(CNN) -- Ligwina Hananto wakes up at 5am for morning prayers with her family, gets the kids off to school, and then charges off to work on the several other jobs she is actually paid to do.
"Most people only have dreams and dreams are goals without a deadline, without any action. So that doesn't work, if you want to dream something, you dream big and then you make it into a goal and so you set a deadline, when you want to have it and how you want to achieve it, and then you start working on it," Hananto said.
She doesn't just dream big, she executes and that is exactly what she advises her clients at QM Financial to do. In her late 20's Hananto went from being a stay at home mom to running her own company that now boasts hundreds of clients.
"It took time and after thirteen clients I ran out of cousins to contact! So I said to my partners at that time, 'we need to expand to different areas here,'" said Hananto.
She ended up marching down to a local radio station in Jakarta and throwing out an idea.
"I said to them, 'I want this to be an honest radio talk show [host]; if one company wants to sell their products and if I think that product sucks, I get to say it on air.' And they loved it; they were like, 'Oh like Suzie Ormond?' 'Yes, yes, like Suzie Ormond but with the hijab,' I said."
Hananto is a practicing Muslim and one of Indonesia's young movers and shakers.
She says when her traditional Muslim husband wanted her to stay at home and be a mother and housewife, she agreed. With the pressure of having to make money off her shoulders Hananto said it gave her the ability to dream and try out different businesses.
She tried seven different business, all failed. Then she found her passion by remembering what she loved doing when she was in school.
"Actually when I was in high school, I actually wrote down when I grow up I wanted to become a businesswoman who works with people's money. I didn't even know that there's a profession as a financial planner," she said.
The Indonesian government is banking on people like Hananto. Indonesia is betting on its young minds to help its economy boom in the coming years. Half of Indonesia's population is under 29-years-old.
"We call this the 'demographic dividend', which I think will put us in good shape to have productivity increases for the next ten, fifteen, even 20 years in the future," Marie Pangestu, Indonesia's Trade Minister, told CNN.
Donny Pramono fits into that demographic. At 26-years-old he capitalized on something he thought was missing from Indonesia's marketplace.

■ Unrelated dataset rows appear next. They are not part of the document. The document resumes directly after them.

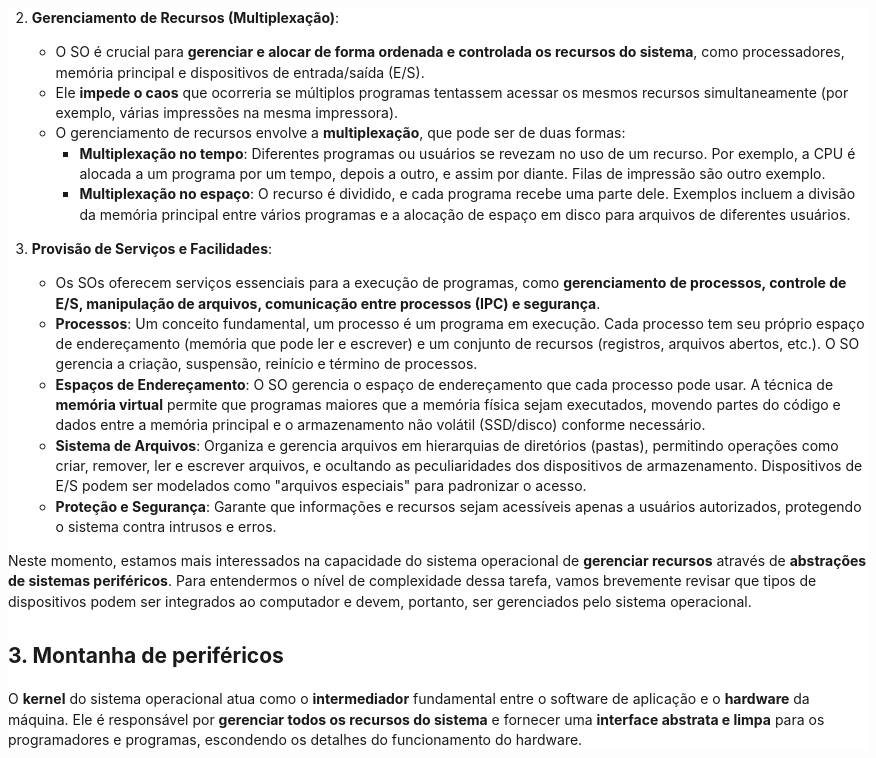 2.  **Gerenciamento de Recursos (Multiplexação)**:
    *   O SO é crucial para **gerenciar e alocar de forma ordenada e controlada
        os recursos do sistema**, como processadores, memória principal e
        dispositivos de entrada/saída (E/S).
    *   Ele **impede o caos** que ocorreria se múltiplos programas tentassem
        acessar os mesmos recursos simultaneamente (por exemplo, várias
        impressões na mesma impressora).
    *   O gerenciamento de recursos envolve a **multiplexação**, que pode ser
        de duas formas:
        *   **Multiplexação no tempo**: Diferentes programas ou usuários se
            revezam no uso de um recurso. Por exemplo, a CPU é alocada a um
            programa por um tempo, depois a outro, e assim por diante. Filas de
            impressão são outro exemplo.
        *   **Multiplexação no espaço**: O recurso é dividido, e cada programa
            recebe uma parte dele. Exemplos incluem a divisão da memória
            principal entre vários programas e a alocação de espaço em disco
            para arquivos de diferentes usuários.

3.  **Provisão de Serviços e Facilidades**:
    *   Os SOs oferecem serviços essenciais para a execução de programas, como
        **gerenciamento de processos, controle de E/S, manipulação de arquivos,
        comunicação entre processos (IPC) e segurança**.
    *   **Processos**: Um conceito fundamental, um processo é um programa em
        execução. Cada processo tem seu próprio espaço de endereçamento
        (memória que pode ler e escrever) e um conjunto de recursos (registros,
        arquivos abertos, etc.). O SO gerencia a criação, suspensão, reinício e
        término de processos.
    *   **Espaços de Endereçamento**: O SO gerencia o espaço de endereçamento
        que cada processo pode usar. A técnica de **memória virtual** permite
        que programas maiores que a memória física sejam executados, movendo
        partes do código e dados entre a memória principal e o armazenamento
        não volátil (SSD/disco) conforme necessário.
    *   **Sistema de Arquivos**: Organiza e gerencia arquivos em hierarquias de
        diretórios (pastas), permitindo operações como criar, remover, ler e
        escrever arquivos, e ocultando as peculiaridades dos dispositivos de
        armazenamento. Dispositivos de E/S podem ser modelados como "arquivos
        especiais" para padronizar o acesso.
    *   **Proteção e Segurança**: Garante que informações e recursos sejam
        acessíveis apenas a usuários autorizados, protegendo o sistema contra
        intrusos e erros.

Neste momento, estamos mais interessados na capacidade do sistema operacional
de **gerenciar recursos** através de **abstrações de sistemas periféricos**.
Para entendermos o nível de complexidade dessa tarefa, vamos brevemente revisar
que tipos de dispositivos podem ser integrados ao computador e devem, portanto,
ser gerenciados pelo sistema operacional.

## 3. Montanha de periféricos

O **kernel** do sistema operacional atua como o **intermediador** fundamental
entre o software de aplicação e o **hardware** da máquina. Ele é responsável
por **gerenciar todos os recursos do sistema** e fornecer uma **interface
abstrata e limpa** para os programadores e programas, escondendo os detalhes
do funcionamento do hardware.
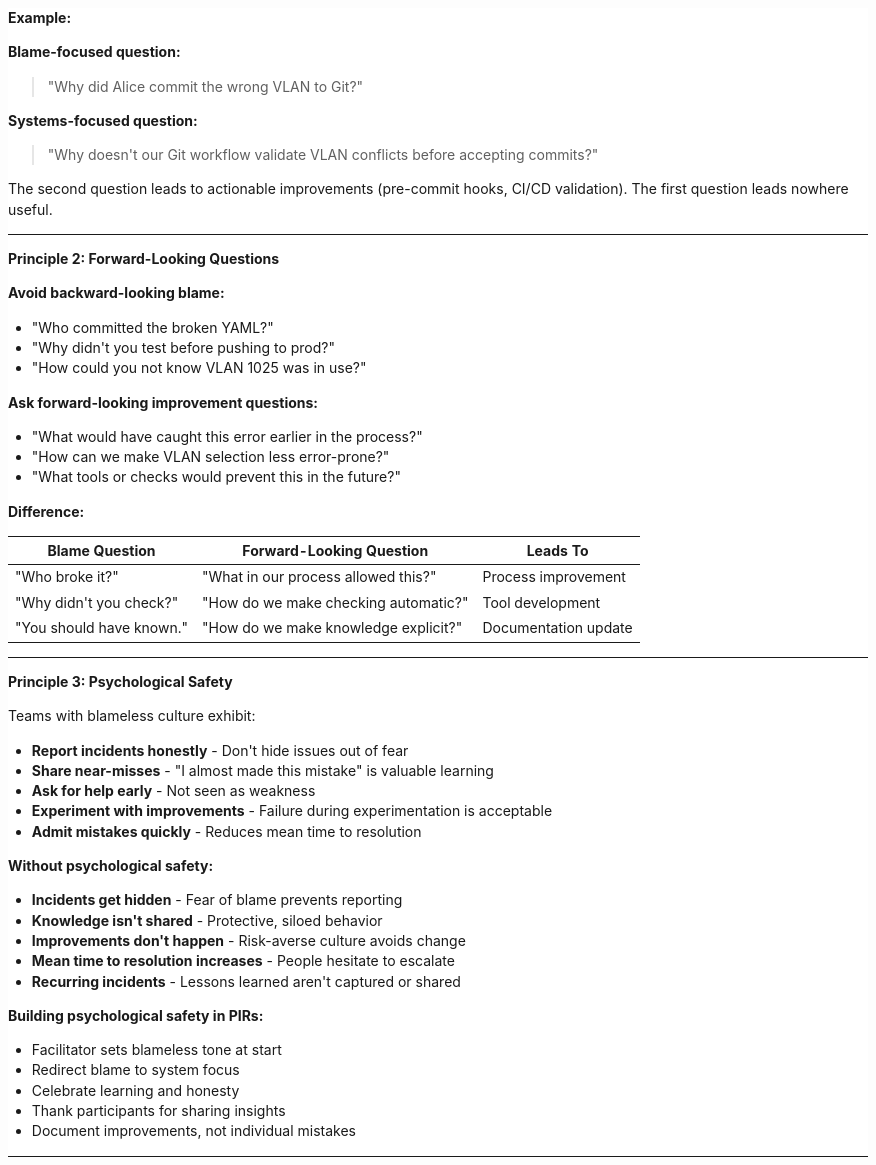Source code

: **Example:**

**Blame-focused question:**
> "Why did Alice commit the wrong VLAN to Git?"

**Systems-focused question:**
> "Why doesn't our Git workflow validate VLAN conflicts before accepting commits?"

The second question leads to actionable improvements (pre-commit hooks, CI/CD validation). The first question leads nowhere useful.

---

**Principle 2: Forward-Looking Questions**

**Avoid backward-looking blame:**
- "Who committed the broken YAML?"
- "Why didn't you test before pushing to prod?"
- "How could you not know VLAN 1025 was in use?"

**Ask forward-looking improvement questions:**
- "What would have caught this error earlier in the process?"
- "How can we make VLAN selection less error-prone?"
- "What tools or checks would prevent this in the future?"

**Difference:**

| Blame Question | Forward-Looking Question | Leads To |
|----------------|-------------------------|----------|
| "Who broke it?" | "What in our process allowed this?" | Process improvement |
| "Why didn't you check?" | "How do we make checking automatic?" | Tool development |
| "You should have known." | "How do we make knowledge explicit?" | Documentation update |

---

**Principle 3: Psychological Safety**

Teams with blameless culture exhibit:
- **Report incidents honestly** - Don't hide issues out of fear
- **Share near-misses** - "I almost made this mistake" is valuable learning
- **Ask for help early** - Not seen as weakness
- **Experiment with improvements** - Failure during experimentation is acceptable
- **Admit mistakes quickly** - Reduces mean time to resolution

**Without psychological safety:**
- **Incidents get hidden** - Fear of blame prevents reporting
- **Knowledge isn't shared** - Protective, siloed behavior
- **Improvements don't happen** - Risk-averse culture avoids change
- **Mean time to resolution increases** - People hesitate to escalate
- **Recurring incidents** - Lessons learned aren't captured or shared

**Building psychological safety in PIRs:**
- Facilitator sets blameless tone at start
- Redirect blame to system focus
- Celebrate learning and honesty
- Thank participants for sharing insights
- Document improvements, not individual mistakes

---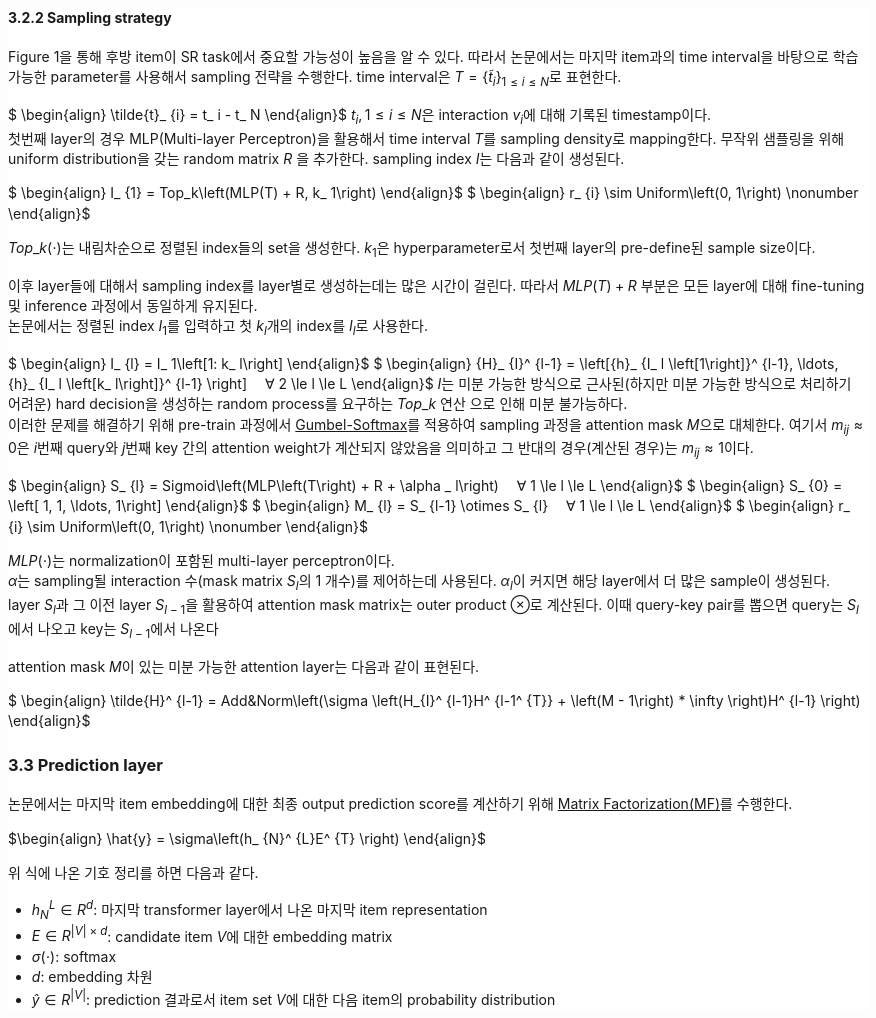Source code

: #### 3.2.2 Sampling strategy
Figure 1을 통해 후방 item이 SR task에서 중요할 가능성이 높음을 알 수 있다.
따라서 논문에서는 마지막 item과의 time interval을 바탕으로 학습 가능한 parameter를 사용해서 sampling 전략을 수행한다. time interval은 $T = \left\{\tilde{t}_ {i}\right\}_ {1 \le i \le N}$로 표현한다.

$ \begin{align} \tilde{t}_ {i} = t_ i - t_ N  \end{align}$
$t_ i, 1 \le i \le N$은 interaction $v_ i$에 대해 기록된 timestamp이다.\
첫번째 layer의 경우 MLP(Multi-layer Perceptron)을 활용해서 time interval $T$를 sampling density로 mapping한다. 무작위 샘플링을 위해 uniform distribution을 갖는 random matrix $R$ 을 추가한다. sampling index $I$는 다음과 같이 생성된다.

$ \begin{align} I_ {1} = Top\_k\left(MLP(T) + R, k_ 1\right)  \end{align}$
$ \begin{align} r_ {i} \sim Uniform\left(0, 1\right) \nonumber \end{align}$

$Top\_k\left(\cdot \right)$는 내림차순으로 정렬된 index들의 set을 생성한다.
$k_ 1$은 hyperparameter로서 첫번째 layer의 pre-define된 sample size이다.

이후 layer들에 대해서 sampling index를 layer별로 생성하는데는 많은 시간이 걸린다. 따라서 $MLP\left(T \right) + R$ 부분은 모든 layer에 대해 fine-tuning 및 inference 과정에서 동일하게 유지된다. \
논문에서는 정렬된 index $I_ 1$를 입력하고 첫 $k_ l$개의 index를 $I_ l$로 사용한다.

$ \begin{align} I_ {l} = I_ 1\left[1: k_ l\right]  \end{align}$
$ \begin{align} {H}_ {I}^ {l-1} = \left[{h}_ {I_ l \left[1\right]}^ {l-1}, \ldots, {h}_ {I_ l \left[k_ l\right]}^ {l-1} \right]
 ∀ 2 \le l \le L  \end{align}$
$I$는 미분 가능한 방식으로 근사된(하지만 미분 가능한 방식으로 처리하기 어려운) hard decision을 생성하는 random process를 요구하는 $Top\_k$ 연산 으로 인해 미분 불가능하다. \
이러한 문제를 해결하기 위해 pre-train 과정에서 [Gumbel-Softmax](https://arxiv.org/abs/1611.01144)를 적용하여 sampling 과정을 attention mask $M$으로 대체한다.
여기서 $m_ {ij} \approx 0$은 $i$번째 query와 $j$번째 key 간의 attention weight가 계산되지 않았음을 의미하고 그 반대의 경우(계산된 경우)는 $m_ {ij} \approx 1$이다.

$ \begin{align} S_ {l} = Sigmoid\left(MLP\left(T\right) + R + \alpha _ l\right)  ∀ 1 \le l \le L  \end{align}$
$ \begin{align} S_ {0} = \left[ 1, 1, \ldots, 1\right] \end{align}$
$ \begin{align} M_ {l} = S_ {l-1} \otimes S_ {l}  ∀ 1 \le l \le L  \end{align}$
$ \begin{align} r_ {i} \sim Uniform\left(0, 1\right) \nonumber \end{align}$

$MLP\left(\cdot\right)$는 normalization이 포함된 multi-layer perceptron이다. \
$\alpha$는 sampling될 interaction 수(mask matrix $S_l$의 1 개수)를 제어하는데 사용된다.
$\alpha_ {l}$이 커지면 해당 layer에서 더 많은 sample이 생성된다. \
layer $S_ {l}$과 그 이전 layer $S_ {l-1}$을 활용하여 attention mask matrix는 outer product $\otimes$로 계산된다. 
이때 query-key pair를 뽑으면 query는 $S_ {l}$에서 나오고 key는 $S_ {l-1}$에서 나온다 

attention mask $M$이 있는 미분 가능한 attention layer는 다음과 같이 표현된다.

$ \begin{align} \tilde{H}^ {l-1} = Add\&Norm\left(\sigma \left(H_{I}^ {l-1}H^ {l-1^ {T}} + \left(M - 1\right) * \infty \right)H^ {l-1} \right)  \end{align}$

### 3.3 Prediction layer
논문에서는 마지막 item embedding에 대한 최종 output prediction score를 계산하기 위해 [Matrix Factorization(MF)](https://ieeexplore.ieee.org/document/5197422)를 수행한다.

$\begin{align} \hat{y} = \sigma\left(h_ {N}^ {L}E^ {T} \right)  \end{align}$

위 식에 나온 기호 정리를 하면 다음과 같다.
- $h_ {N}^ {L} \in R^ d$: 마지막 transformer layer에서 나온 마지막 item representation
- $E \in R^ {|V| \times d}$: candidate item $V$에 대한 embedding matrix
- $\sigma\left(\cdot\right)$: softmax 
- $d$: embedding 차원
- $\hat{y} \in R^ {|V|}$: prediction 결과로서 item set $V$에 대한 다음 item의 probability distribution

"They didn't really believe yogurt was going to be a big hit," Pramono said. Investors didn't believe then but they do now. In two and a half years, Pramono's "Sour Sally" brand yogurt has gone from one store to 26 in Indonesia and it's about to go international opening its first store in Singapore in December.
But there are still hurdles for Indonesia's young people. About 14 percent of the population still lives below the country's poverty line and poverty is most concentrated among those with little or no formal education. Pangestu warns the education system needs to be improved to give its up-and-comers the tools to compete.
As for young CEO's Hananto and Pramono they brought back business know how from universities abroad and have been experiencing the taste of success ever since.
"Because I started young and I'm still young I think success is not just a destination for me," Pramono said. "Success is a journey, and so it's never ending."